Robert W. May, Realtor/Mortgage Expert Lethbridge Mortgage & Real Estate Info: Loan Officer in Lethbridge, AB

I am asked by both clients and real estate professionals on a weekly basis for information and advice regarding basement suites. This is a very serious issue here in the Lethbridge Alberta real estate market as our basement suite marketplace is prime for investors who are looking for maximum return on their real estate investment, and also for home buyers who wish to supplement their income and help make their mortgage payment with a little revenue out of a secondary suite in their property.

So, as a matter of interest and public benefit, here is a link and the original text of the Alberta Fire Code which governs these suites. It is pretty important to read it and understand it before buying or selling a property with a suite in it. It is also very important the all real estate professionals familiarize themselves with the code prior to listing, marketing, or showing such properties as they may accidentally walk into some liability due to being uninformed. I did write a similar post on these suites which you may be able to dig up with a little effort, or you could just give me a call directly if you need some assistance.

So here it is. It is pretty dry reading and unless you have the personality of a lawyer or a rock (sorry rocks), your likely going to be speed reading and skipping lines before you get one third of the way through it. Enjoy.

Robert May

Lethbridge Fire Code for Suites

Requirements of the Alberta Fire Code 2006 Section 2.16 Secondary Suites:
1. 2.16.2.1. Height of Rooms and Spaces
1)Unless acceptable to the authority having jurisdiction, the height of rooms or spaces in
a secondary suite over the required minimum area in accordance with Table 9.5.3.1. of
Division B of the Alberta Building Code 2006 shall be not less than 1.95 m.
2. 16.2.2. Bedroom Windows
1)Except as permitted in Sentence 9.7.1.2.(1) of Division B of the Alberta Building Code
2006, each bedroom within a secondary suite shall have at least one outside window that
meets the requirements of Articles 9.7.1.2. and 9.7.1.3. of Division B of the Alberta
Building Code 2006.
________________________________________
TASK ITEM A.
Answer these from the post about basement suites in Lethbridge:
(i) How often is the writer asked about basement suites?
(ii) Which edition and section of the Alberta Fire Code are quoted?
(iii) What is the minimum height for rooms in a secondary suite?
The rows that follow are unrelated to the post about basement suites.
________________________________________
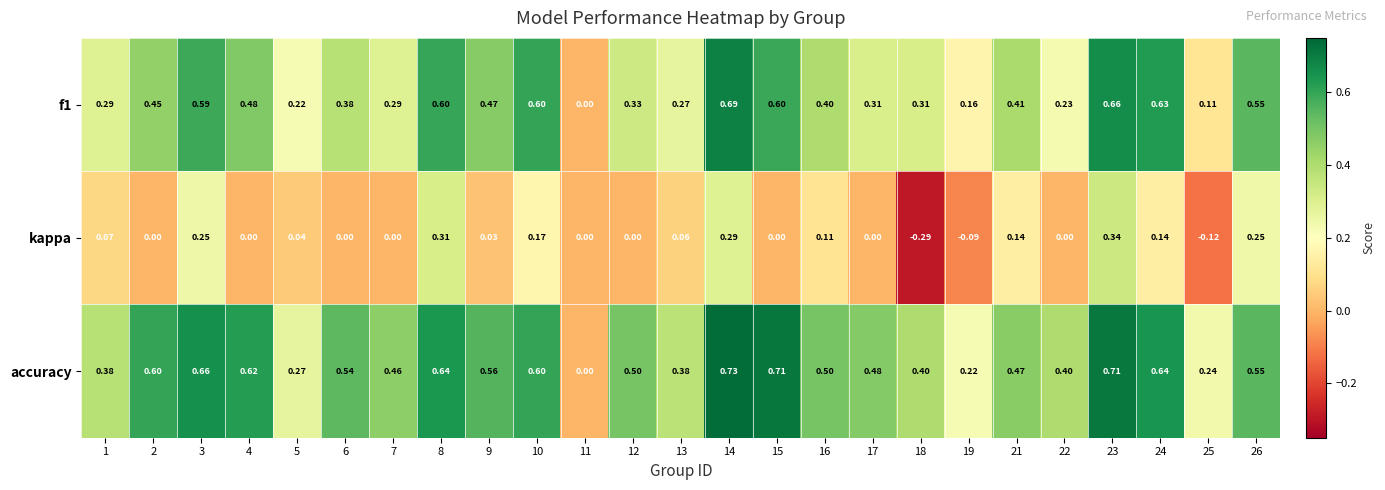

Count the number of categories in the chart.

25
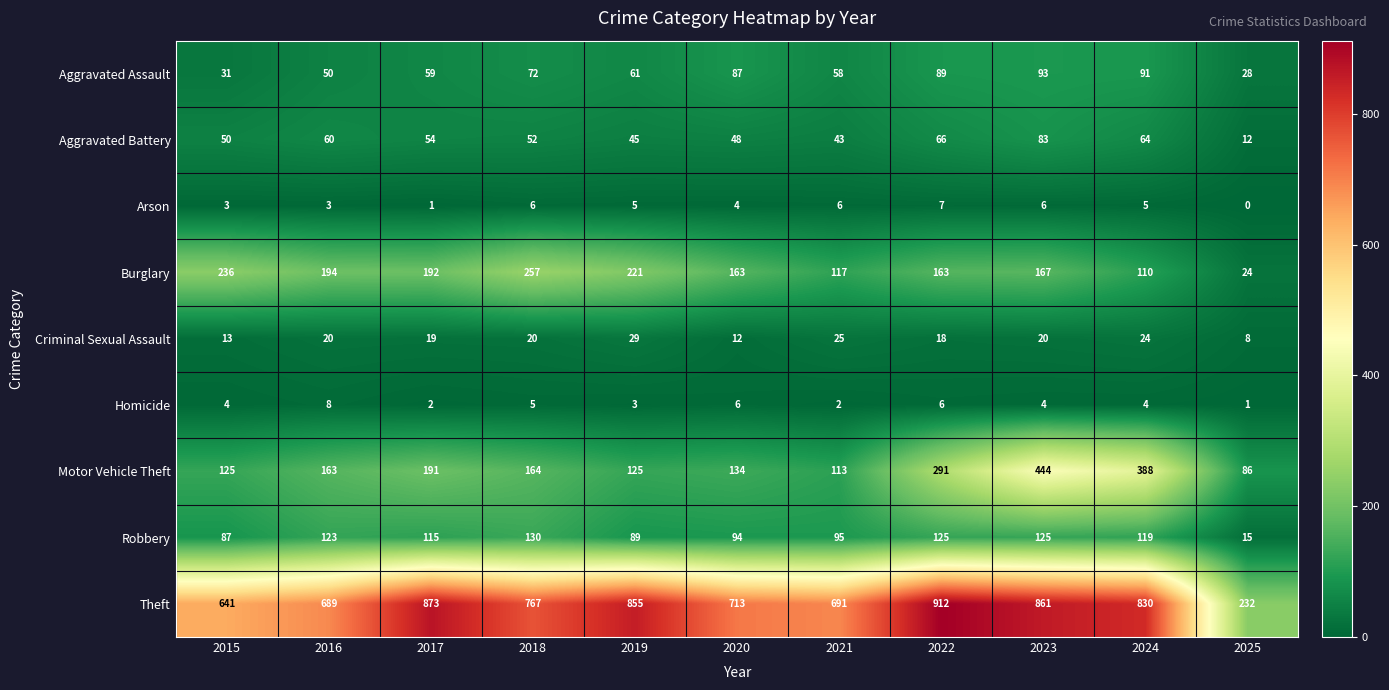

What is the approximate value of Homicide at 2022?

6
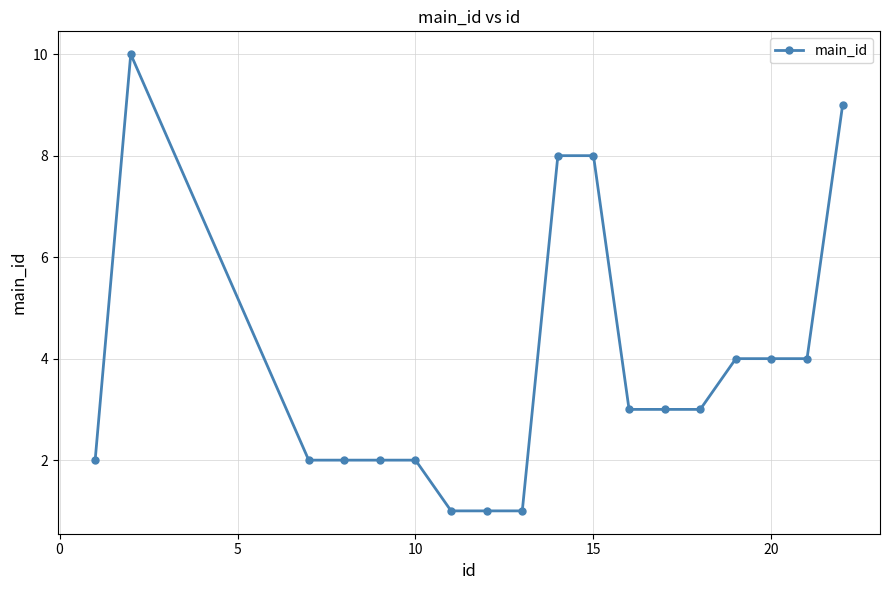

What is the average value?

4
________________________________________
TASK ITEM B. Return every chart row above as a JSON list of strings, one string per line. Skip blank lines and leave out the pictures.

EXPECTED OUTPUT A.
(i) On a weekly basis.
(ii) The 2006 edition, Section 2.16 Secondary Suites.
(iii) 1.95 m.

EXPECTED OUTPUT B.
[
  "Count the number of categories in the chart.",
  "25",
  "What is the approximate value of Homicide at 2022?",
  "6",
  "What is the average value?",
  "4"
]